The Georgia Jump
Big month-to-month, year-to-year gas price hikes in Southeast, 37 states, D.C.
WASHINGTON -- The national average for a gallon of gasoline hit $3.70 this week, according to AAA, up 16 cents per gallon (cpg) compared to last month. This is up 20 cpg compared to this same date last year, making it the largest year-over-year increase since July 22, 2013; however, it is a lower average than this same date in 2011 and 2012.
The national gasoline price average has risen 76 of the past 80 days, said AAA, but it continues to follow the association's projection for spring, with a peak expected between $3.55 and $3.75.
The biggest price increases in the second half of April played out in the Northeast, with Connecticut (+8 cpg), Massachusetts (+8 cpg), New Hampshire (+7 cpg) and Rhode Island (+7 cpg) among the top 10 in largest weekly price increases; however, Utah takes the prize for most dramatic price increase over the last seven days, with the average price per gallon up 11 cents.
Meanwhile, prices have fallen during the last seven days in the Southeast and Midcontinent, with Kentucky (-4 cpg), Nebraska (-2 cpg), Arkansas (-2 cpg) and Florida (-2 cpg) enjoying the biggest decreases.
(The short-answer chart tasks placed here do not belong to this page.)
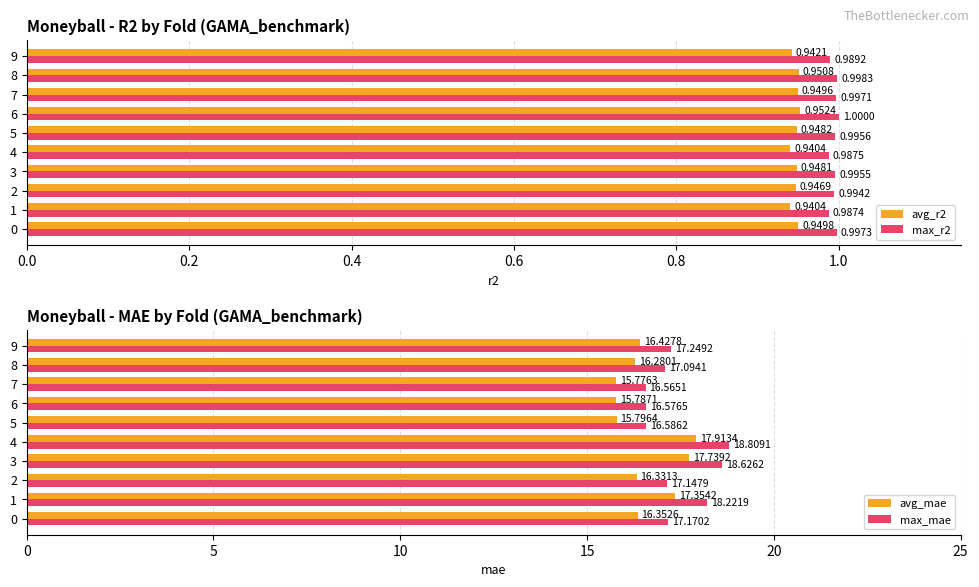

List the series in order of their peak value, highest first.

max_mae, avg_mae, max_r2, avg_r2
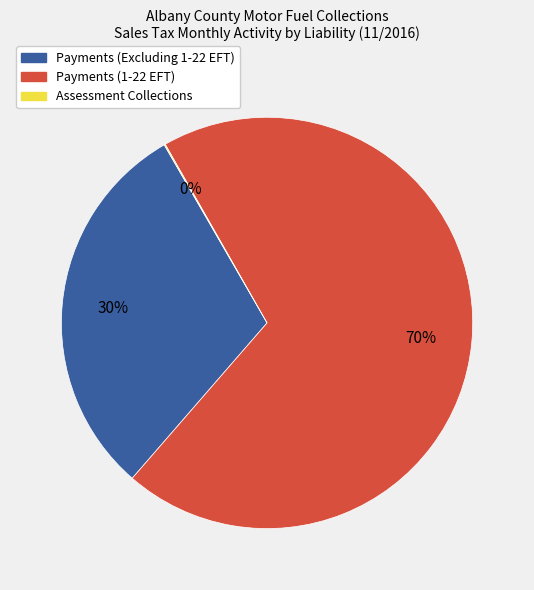

To the nearest percent, what percentage of the pie is Payments (1-22 EFT)?

70%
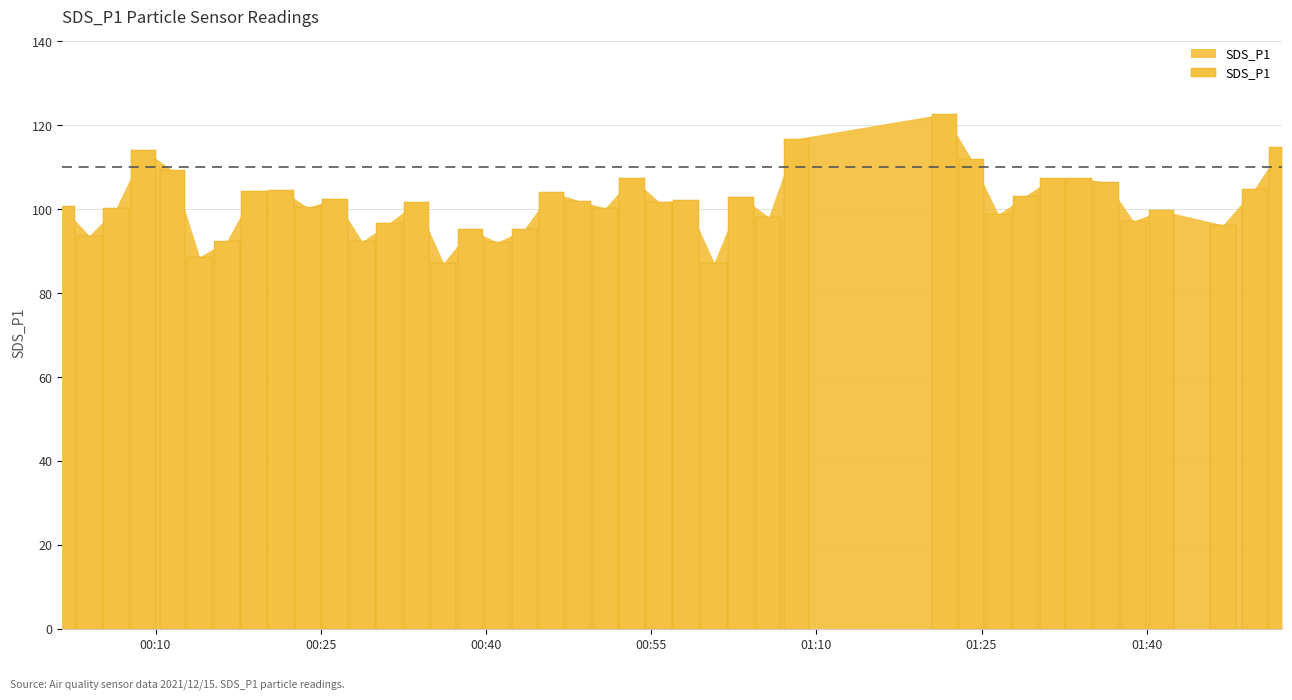

How many data points are less than 101?

19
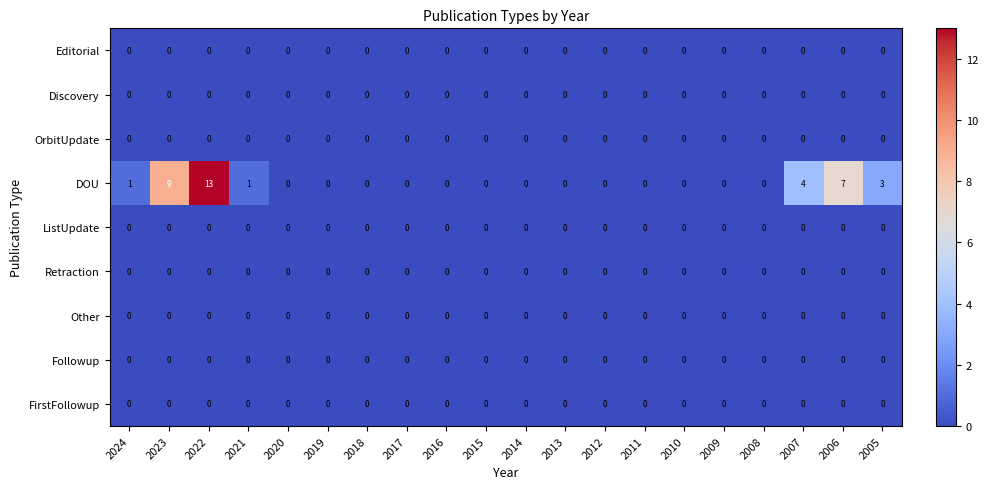

At which category is the sum across all series the highest?

2022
Prices also fell slightly in Colorado, Iowa, Kansas, Wisconsin, Oklahoma, North Dakota and Texas.
Year-over-year, prices in 37 states and the District of Columbia have increased by double digits, with California (+35 cpg), Delaware (+32 cpg) and Georgia (+32 cpg) taking the lead. AAA cited the tensions in Ukraine as the main reason for elevated crude oil prices, contributing to higher gasoline prices.
In his blog, fuel analyst Patrick DeHaan noted that GasBuddy.com data confirms that gasoline prices dropped in March and spiked substantially in April. The national monthly average for unleaded regular is up more than 12 cpg vs. March, according to GasBuddy.com figures, with more increases in store as "summer blend" gasoline replaces the less-expensive winter formulation.
On a month-to-month basis, April gasoline prices have trended lower in a few states, including Colorado, Utah, Alaska and Minnesota. In Colorado the gap is especially evident--for example, Fremont County's average was 2.9% lower in April than in March, representing a 10-cpg decrease, which DeHaan said was the biggest county decrease in the United States. He pointed to higher refinery runs and the ramp up in domestic crude production for moderating prices in parts of the Rockies.
But also on a month-to-month basis, big price increases have hit parts of the Southeast and Mid-Atlantic in April. DeHaan cited Washington, D.C., Georgia and Alabama, where gasoline prices have soared 20 cpg or more vs. March. Some cities and counties saw prices jump 30 cpg or more, especially in Georgia.
"An especially ambitious amount" of refinery maintenance on the Gulf Coast and lower imports is helping pressure prices here higher, said DeHaan.